#### [Written task]
Compute how many lines in the data below contain "Владимир"; answer only with that number.

#### [Data provided]
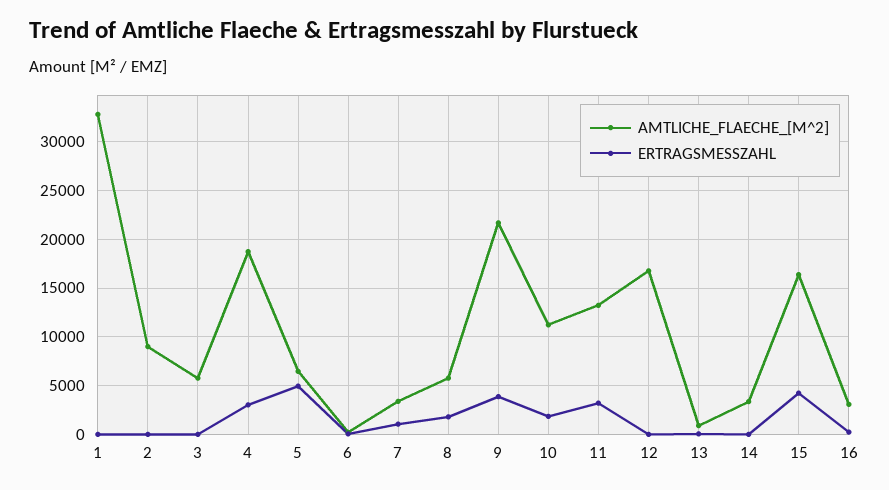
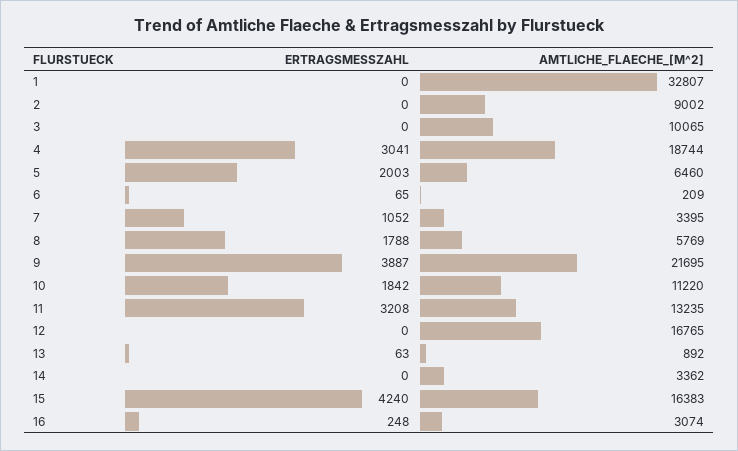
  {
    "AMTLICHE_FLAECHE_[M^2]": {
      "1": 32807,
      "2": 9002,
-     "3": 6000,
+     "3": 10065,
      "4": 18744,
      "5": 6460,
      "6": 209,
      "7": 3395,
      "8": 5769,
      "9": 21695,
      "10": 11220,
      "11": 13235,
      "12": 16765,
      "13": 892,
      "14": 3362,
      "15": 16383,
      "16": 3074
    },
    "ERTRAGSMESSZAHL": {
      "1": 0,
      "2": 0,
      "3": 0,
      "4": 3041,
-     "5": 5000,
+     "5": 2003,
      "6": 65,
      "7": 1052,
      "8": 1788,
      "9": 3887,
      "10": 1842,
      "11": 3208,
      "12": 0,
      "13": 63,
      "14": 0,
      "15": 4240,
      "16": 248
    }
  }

==

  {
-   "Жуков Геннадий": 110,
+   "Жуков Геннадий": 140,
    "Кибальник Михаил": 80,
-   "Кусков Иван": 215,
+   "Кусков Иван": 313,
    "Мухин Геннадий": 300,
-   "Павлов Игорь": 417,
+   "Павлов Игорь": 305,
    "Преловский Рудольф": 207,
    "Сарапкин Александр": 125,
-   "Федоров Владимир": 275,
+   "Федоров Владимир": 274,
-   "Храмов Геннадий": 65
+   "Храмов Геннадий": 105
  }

#### [Problem solution]
2